Старожилы на ТЭЦ еще помнили, как строился Сандро. Рассказывали, что в начале пути он не был жирным как паук, не был цыганским султаном и перстень носил всего один. Шустрил там-сям, торговал паленым спиртом – от него люди слепли. А потом, в один прекрасный день, съездил на поклон к старшей родне в Арзамас. И с тех пор начал пухнуть.
Родня взяла Сандро в долю. Через нее повез он в город героин, а потом соль. Осыпал порошком городские улицы щедро, как снегом. Развернувшись, купил полицию, купил суд – так судачили местные, не находя других объяснений. Почему цыган еще не сидит? Почему продолжает торговлю? Ведь всем же известно, что за дела творятся в замке у ТЭЦ, и ничего, ходит Сандро целехонький и лоснящийся.
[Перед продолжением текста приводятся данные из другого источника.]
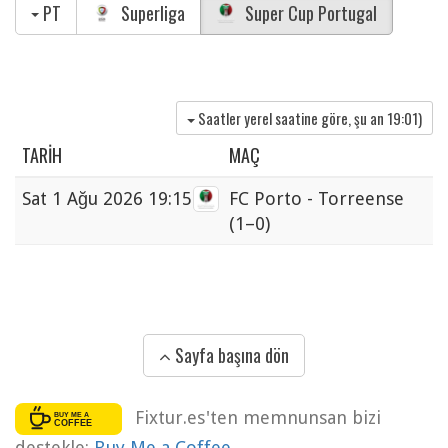
PT
Superliga
Super Cup Portugal
Saatler yerel saatine göre, şu an
19:01
)
TARIH
MAÇ
Sat
1 Ağu 2026 19:15
FC Porto - Torreense
(1–0)
Sayfa başına dön
Fixtur.es'ten memnunsan bizi
destekle:
Buy Me a Coffee
.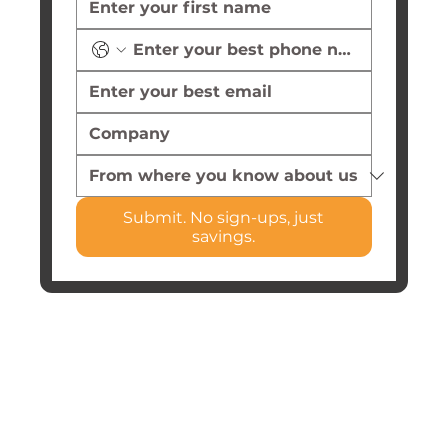
Submit. No sign-ups, just
savings.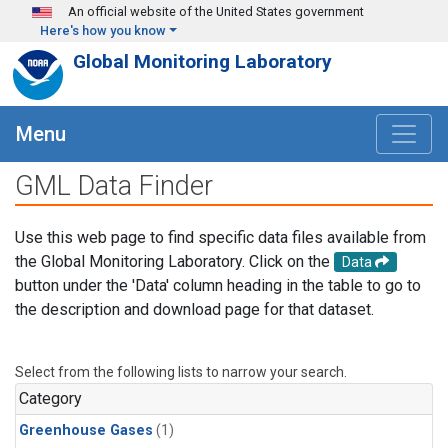
Skip to main content
An official website of the United States government
Here's how you know
Global Monitoring Laboratory
Menu
GML Data Finder
Use this web page to find specific data files available from
the Global Monitoring Laboratory. Click on the
Data
button under the 'Data' column heading in the table to go to
the description and download page for that dataset.
Select from the following lists to narrow your search.
Category
Greenhouse Gases
(1)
Из первых покупателей Сандро в живых остались единицы. Порошок косил людей поколениями, не разбирая возраста. Иные шагали к раздаточному оконцу цыгана прямо со школьной скамьи. Сбегали с уроков, тащили ворованное добро, тащили невинность и голубые глазенки детства – и пропадали через год-два. На их место заступали другие. Когда, по слухам, в Арзамасе цыгану предложили вместо героина брать соль, он встрепенулся как потревоженный петух на жерди. Зашевелил усами: соль, зачем соль, какая соль? Он король сейчас, а с солью – еще поглядеть, кем будет. «Не желаю соли!» – сказал. Но старшая родня отрезала: «Не ерепенься, Сандро. А не то курчавую голову с плеч, а на твой кусок желающие найдутся. Жирно сидишь, наглый стал, противоречишь. А ты попробуй, что тебе добрые люди дают. Родня плохого не посоветует. Еще будешь спасибо говорить и в землю кланяться». Подвели к Сандро тощего, бледного как смерть паренька. «Вот, – сказали, – доказательство, что соль работает, что соль хороший продукт». Спросили паренька: «Мамку продашь? А папку? А бабушку?» Тот кивнул, трясясь. «А сапог будешь целовать? Целуй сапог!» Тот поцеловал. «Видишь, Сандро, так работает соль. Они не мрут сразу как на «хмуром», но живут. Без рук, без ног, без титек продолжают жить и еще соли хотят. За соль бабушку продадут. Понял? Нн-а, – кинули пареньку целлофановый сверток, как собаке кость. – Кури, вдыхай эликсир! Благодари дядю, не забывай, что обещал». Сандро посмотрел на этот спектакль и согласился: «Прошу меня извинить за дерзость. Истинно говорят: за старшими мудрость, за младшими бестолковая маета. Беру соль!»
Костик на полных парах влетел в соляные сети Сандро, когда ему было 18. Он пошел тогда в техникум, радовался, что дали отсрочку от армии, и в техникуме же впервые попробовал порошок. «Кокаин!» – модно презентовал ему смесь, купленную у Сандро, однокурсник, и Костик прельстился. Он читал про кокаин в книжках и смотрел в фильмах. Кокаин представлялся ему атрибутом жизни, какой у него самого никогда не будет. Пальмы и кабриолеты и красивые женщины в черных очках – что-то такое вылезало за экзотическим, волнующим словом. И вот, надо же! В мужском туалете техникума, на стенах которого многие годы студенты изощрялись в написании непристойностей, где в умывальниках плавали окурки и вечно засорялись бачки, кокаин вдруг явился перед Костиком.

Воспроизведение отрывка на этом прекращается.